Content warning for this whole post: I’m talking about writing about death, bodies and the dead. There are no photos here, but there are disturbing photos in some of the articles I link to at the bottom of the post. I detail this after each link so you can exercise your own judgement.


The Fog of War by A. L. Lester, First in the Bradfield Trilogy, part of the Border Magic Universe

I’ve sent the manuscript of the sequel to The Fog of War this week…The Quid Pro Quo will be out on the 20th of November. So now it’s time to blog about all those interesting things I found out whilst I was writing it. And I’m starting with rigor mortis. Yay!

The book begins with the discovery of a body in the village duckpond and the characters need the time of death in order to work out people’s alibis. I’ve never written a body for which I’ve needed time of death before, so I went googling. The number of writers who do this must be extraordinary–presumably we’re all on some sort of watch-list somewhere.

When it came down to it, there’s only a page or two at most about it in the actual book, but I felt that I needed to know a lot more about the subject before I could move on with the story. This is standard for me. One of the things I find most frustrating about my own creative process is that I need to find out a lot more about subjects like this than I put in the book. To illustrate how easily I over-research, I always use the example from The Flowers of Time where I made my own butter, then clarified it to make a butter-lamp as a light source.

I didn’t go that far this time. I’m not so dedicated to my art that I’m prepared to create a corpse and observe the stages of decomposition in order to write about it properly. For both moral, practical and legal reasons. I did do a lot more reading that I probably needed to though, and squicked myself out thoroughly in the process.

Up until that point, my body, Charlotte Fortescue, had been a narrative tool–she gets offed very early in the book and she wasn’t a terribly nice person. We’re not really supposed to spend much time feeling sorry for her, she’s just the doorway for us to get into the actual plot. However, after I read all these truly gruesome accounts of what happens to a body after death, I began to feel very sorry for her indeed.

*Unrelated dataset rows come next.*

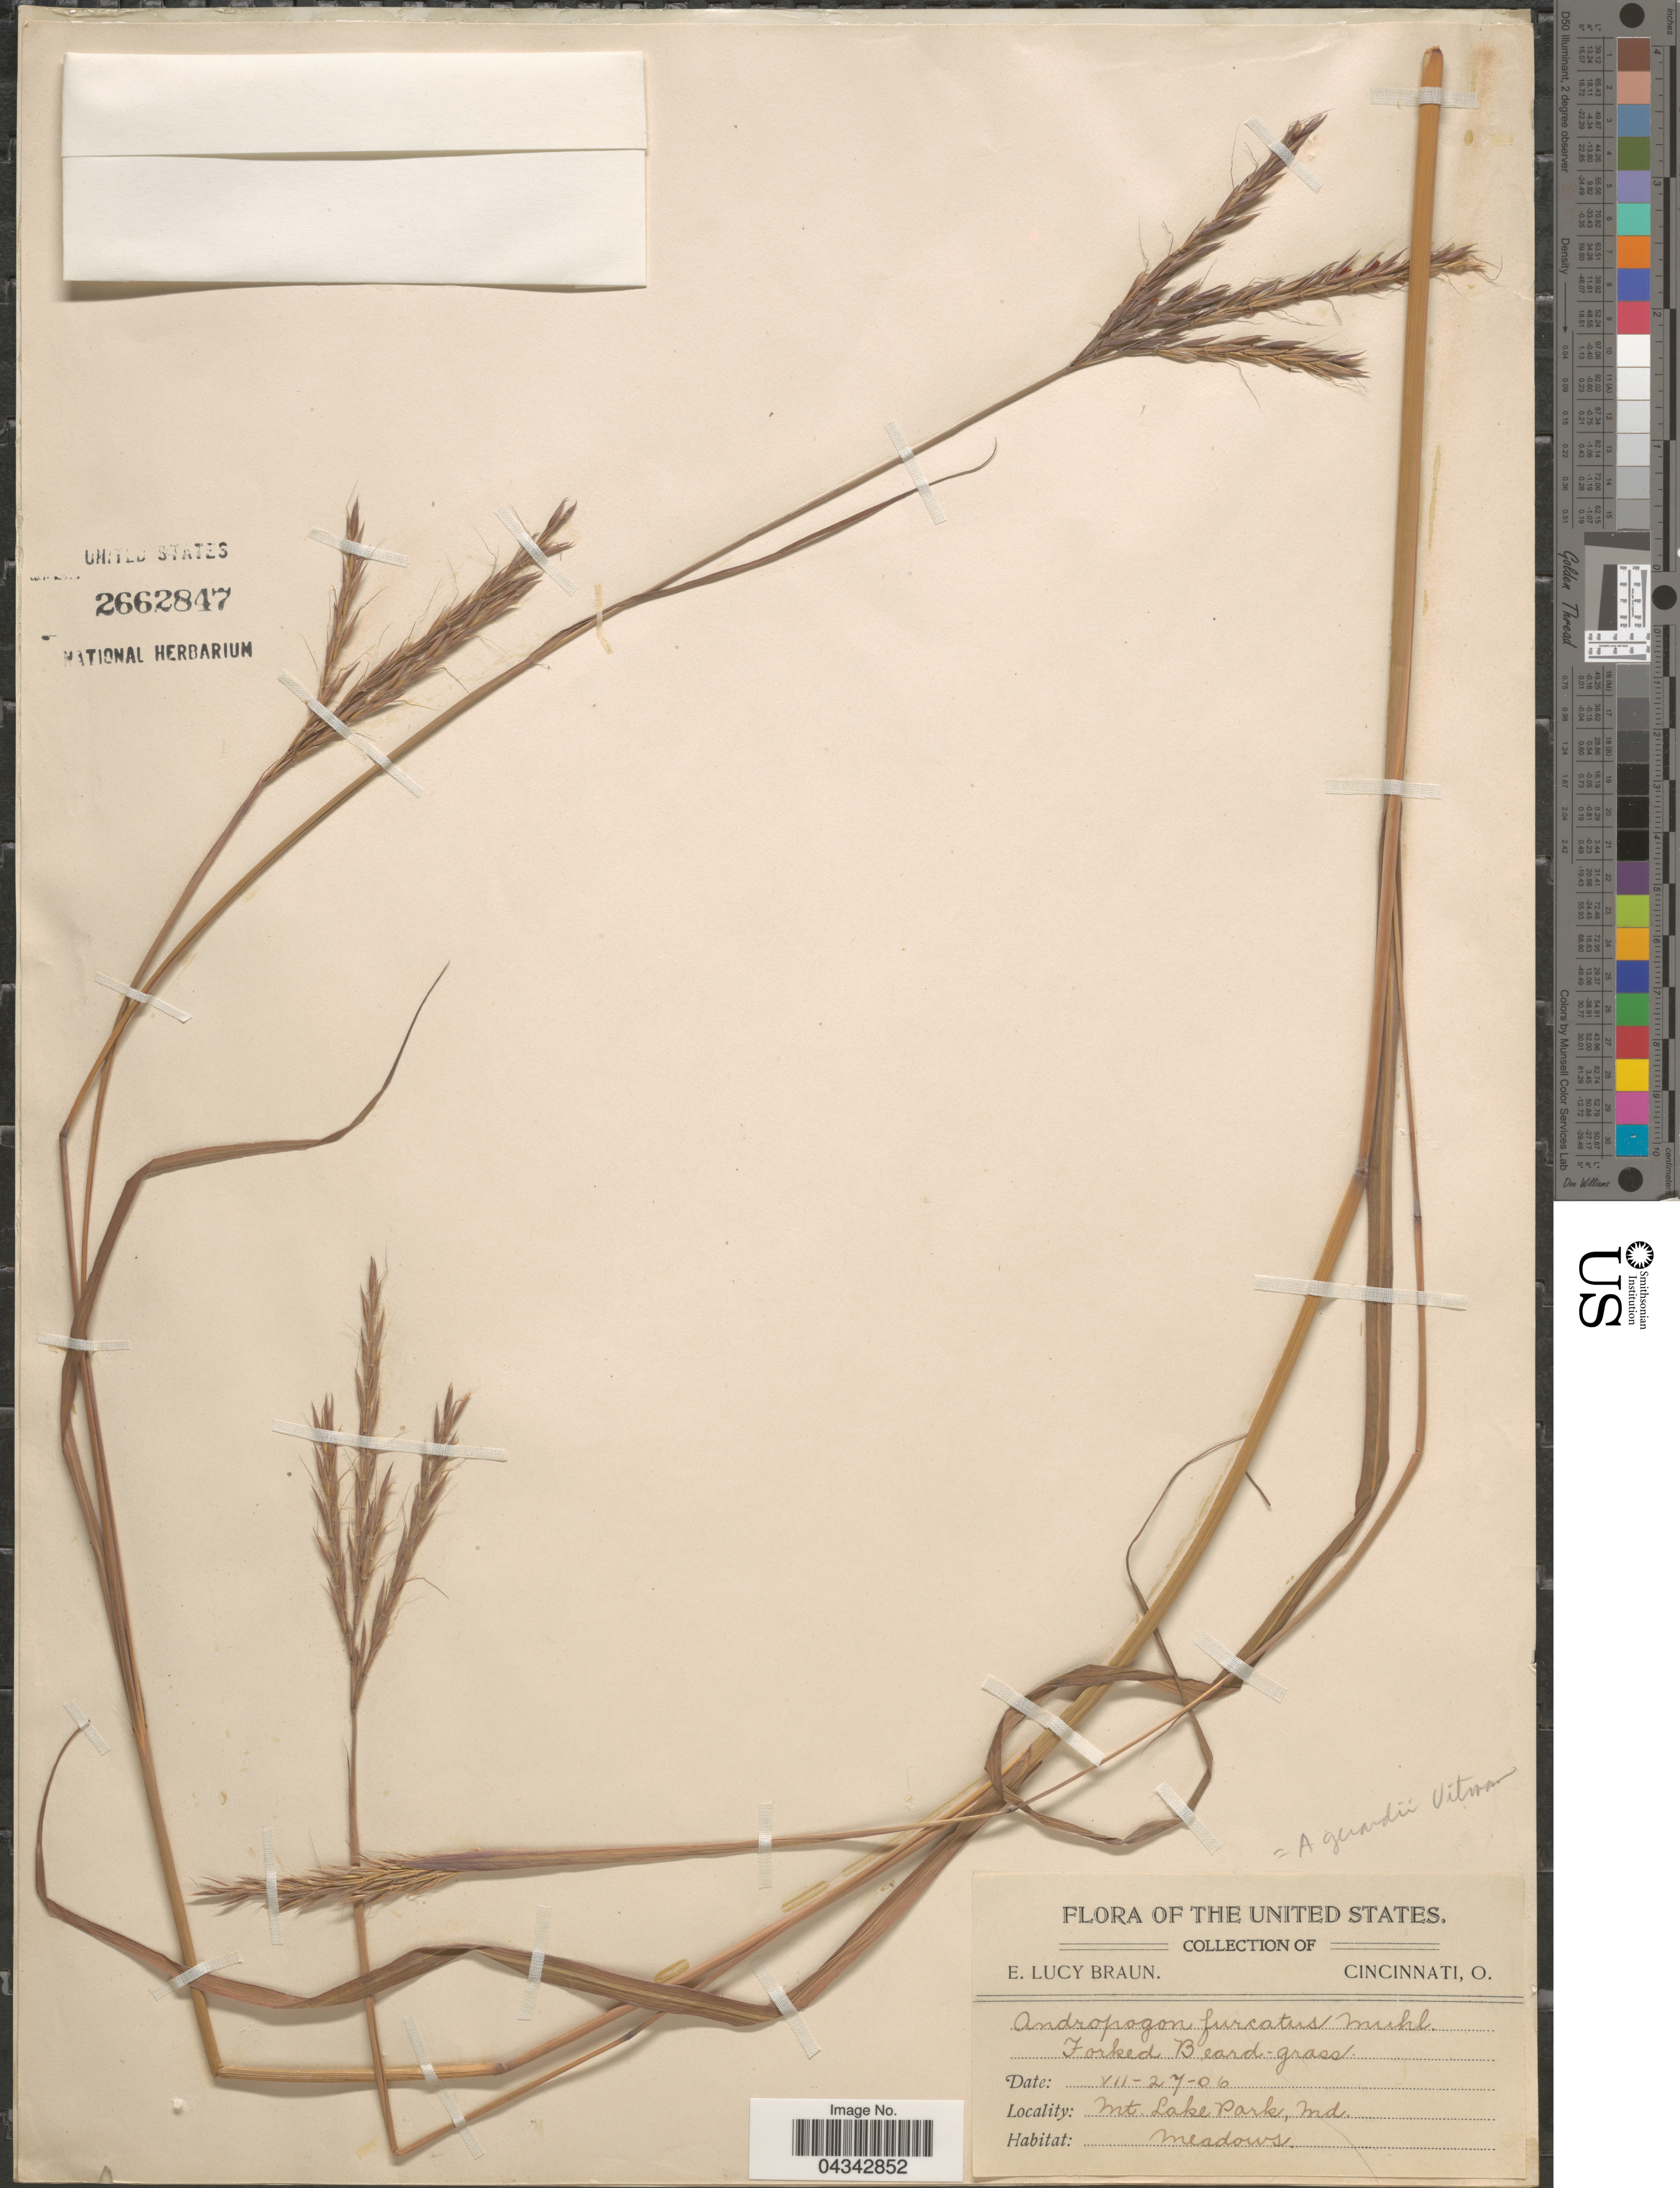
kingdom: Plantae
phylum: Tracheophyta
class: Liliopsida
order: Poales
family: Poaceae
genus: Andropogon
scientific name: Andropogon gerardii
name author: Vitman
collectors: E. L. Braun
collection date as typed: Transcribed d/m/y: 27/7/6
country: United States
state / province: Maryland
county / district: Garrett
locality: Mt. Lake Park.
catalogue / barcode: US 2662847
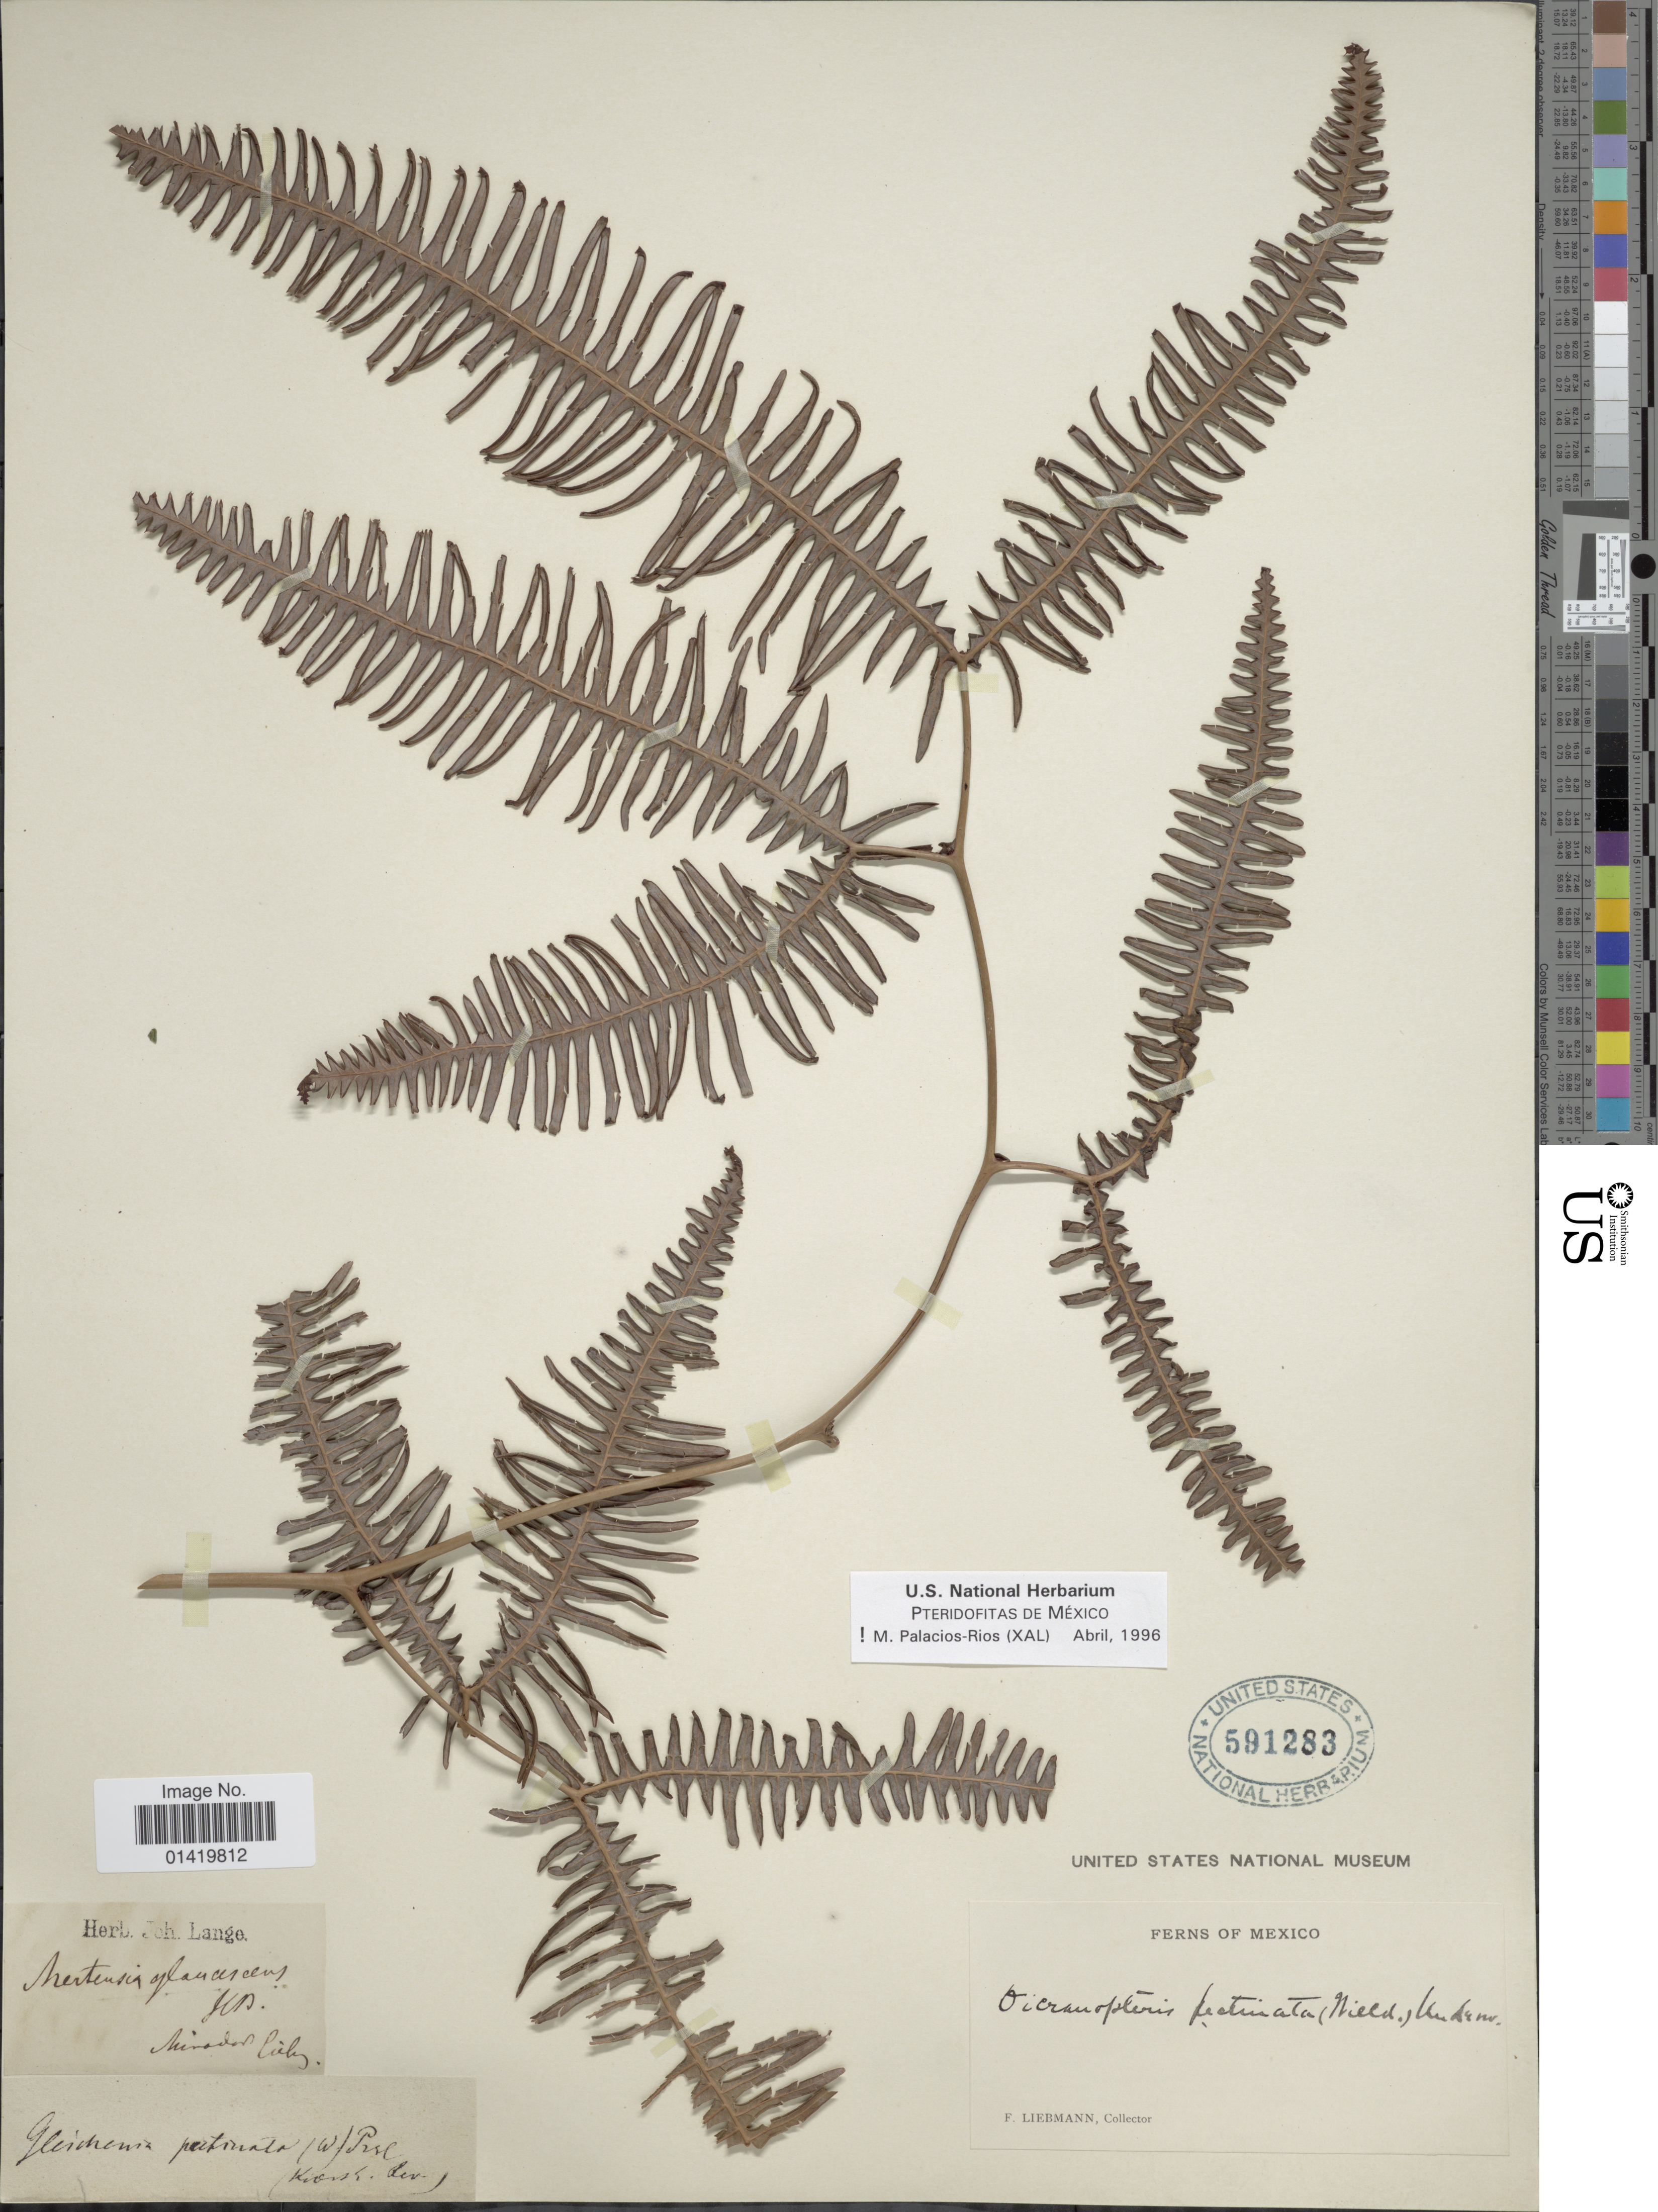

It was most uncomfortable. I didn’t want to feel pity for her…and I didn’t want reader not to feel for her, exactly, but I didn’t want people to feel they had to waste their emotions on her when she’s effectively a means to an end. I’m now stressing slightly whether I’ve struck the right balance, but it’s too late now, it’s gone off for edits and that’s that.

Here are the resources I found most helpful, whether you’re a writer looking for information, or just an interested bystander. I’ve given additional info about how distressing they are, so please do take heed. I felt wonky for a few days after reading the final one.

  • For an overall summary, I recommend the lovely Ofelia Grand’s blogpost, For when the poor sod needs to die. No gruesome pictures, respectful approach with a light touch, very helpful.
  • I then moved on to the Wiki article about rigor mortis (which has one photo of bodies in rigor, exercise care) and has a broad overview of technical stuff–also links to articles to all the other stages a body goes through after death. It’s very well-referenced.
  • For the forensics part of the story, I read Methods of estimation of time since death (no pictures) from this very in depth NCBI* article. Interesting, mentions maggots, don’t read at lunchtime.
  • However, I needed to know about bodies found in water. So I ended up at Decomposition changes in bodies recovered from water also at NCBI*. This comes with a very serious content warning, I’m not kidding people. There are photos of people who died in very unpleasant circumstances and I found it very upsetting.